I nod and giggle. Are you kidding me? I did not just giggle like some giddy schoolgirl with her first crush. What is wrong with me?
“My apologies—it seems you have me at a disadvantage,” he says as he lowers his head and awaits my response.
“Oh, sorry. Brennen Hale.” I flush ten shades of crimson, which I never do. I do not blush, giggle, or fawn over boys.
“That’s a pretty name,” he says with his full attention on me. His compliment causes my mouth to go unexpectedly parched. I feel like a road kill frog that has baked on the hot southern asphalt all afternoon. Yes, Sam has reduced me to frog chips.
I notice how a light smile highlights his kind eyes. It’s all very charming. While trying to advert my eyes to somewhere other than the fit of his T-shirt, I also observe that Ari doesn’t like how much attention he’s paying me at the moment. She shifts in her seat so that her skirt rides up, showing a little more thigh —she is proposing a challenge. Hmm, God help him, he’s all yours, Ari.
“Thank you,” I reply to him and fix my gaze back to the whiteboard where it belongs. I don’t know why my hormones are all ramped up over that guy. The last thing I need is to draw any further attention to myself this year. I need to keep people way out of my business. If anyone finds out what I am hiding, my life could be ruined. I need to be invisible, or at least stay under the radar.

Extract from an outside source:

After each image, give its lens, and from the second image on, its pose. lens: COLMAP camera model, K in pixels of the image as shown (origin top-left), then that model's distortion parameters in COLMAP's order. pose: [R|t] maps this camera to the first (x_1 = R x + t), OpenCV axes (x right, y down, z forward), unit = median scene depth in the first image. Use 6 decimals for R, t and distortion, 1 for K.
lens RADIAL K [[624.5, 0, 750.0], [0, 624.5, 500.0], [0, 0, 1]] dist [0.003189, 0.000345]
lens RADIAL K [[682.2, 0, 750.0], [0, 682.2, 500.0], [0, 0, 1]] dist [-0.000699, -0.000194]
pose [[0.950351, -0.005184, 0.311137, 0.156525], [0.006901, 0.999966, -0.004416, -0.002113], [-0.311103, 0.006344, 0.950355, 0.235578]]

Sensing my defeat, Ari bombards him with questions until the bell rings. I learn from her inquisition he is in the horse ranching business, on the swim team, and hopes to make baseball in the spring. He has two younger sisters— twins—ten years old. His favorite music is country but he likes a little bit of everything. And he thinks Ari is annoying. I can hear it in his voice; she is too self-absorbed to notice. I smile inside at the small victory: maybe she’s not every guy’s fantasy.